Flomo Notes
PassAudited by ClawScan on May 10, 2026.
Overview
This is a small, purpose-aligned Flomo webhook skill with disclosed credential and setup notes, but no evidence of hidden or malicious behavior.
This skill appears safe for its stated purpose if you want OpenClaw to save selected notes to Flomo. Before installing, configure the webhook as a secret, verify the destination URL, and be aware that the current docs/script should be aligned so the note is passed through stdin or arguments consistently.
Findings (3)
Artifact-based informational review of SKILL.md, metadata, install specs, static scan signals, and capability signals. ClawScan does not execute the skill or run runtime probes.
If the webhook URL is exposed, another person could add notes to the user's Flomo inbox.
The webhook URL is a delegated credential that authorizes posting into the user's Flomo inbox. This is disclosed and necessary for the stated purpose, but it is still a permission boundary the user should protect.
`FLOMO_WEBHOOK_URL` (required) ... Treat the webhook URL like a secret: anyone with it can post into your Flomo inbox.
Store the webhook only in protected per-skill config or environment variables, and rotate it if it appears in logs or shared files.
The note text will leave the local environment and create a Flomo entry at the configured webhook destination.
The script reads note content from stdin and posts it to the configured webhook.
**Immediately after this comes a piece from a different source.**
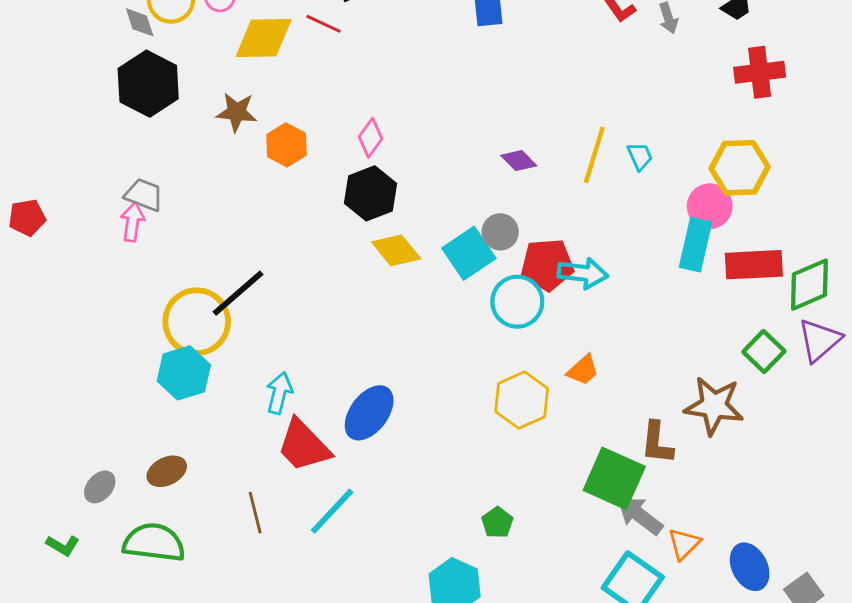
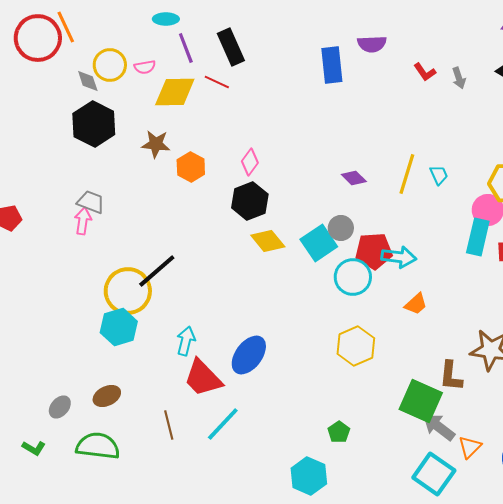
orange trapezoid: (583, 370) -> (416, 304), moved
This is purpose-aligned, but SKILL.md documents argument-based invocation, so stdin handling should be explicit to avoid failed or unintended sends.
NOTE="$(cat)" ... curl -sS -X POST "$FLOMO_WEBHOOK_URL" ... -d "$JSON_PAYLOAD"
Use the skill only for content the user explicitly wants saved, verify the webhook URL, and update the docs or script so note input is passed consistently.
Installation may appear complete even though the skill will fail until the webhook URL and required local tools are available.
The registry metadata does not declare the webhook credential or runtime binaries, while the included artifacts require FLOMO_WEBHOOK_URL and call curl and python3. This is an under-declared setup requirement, not evidence of hidden behavior.
Required binaries (all must exist): none ... Required env vars: none ... Primary credential: none
Declare FLOMO_WEBHOOK_URL, curl, and python3 in the skill metadata or installation requirements.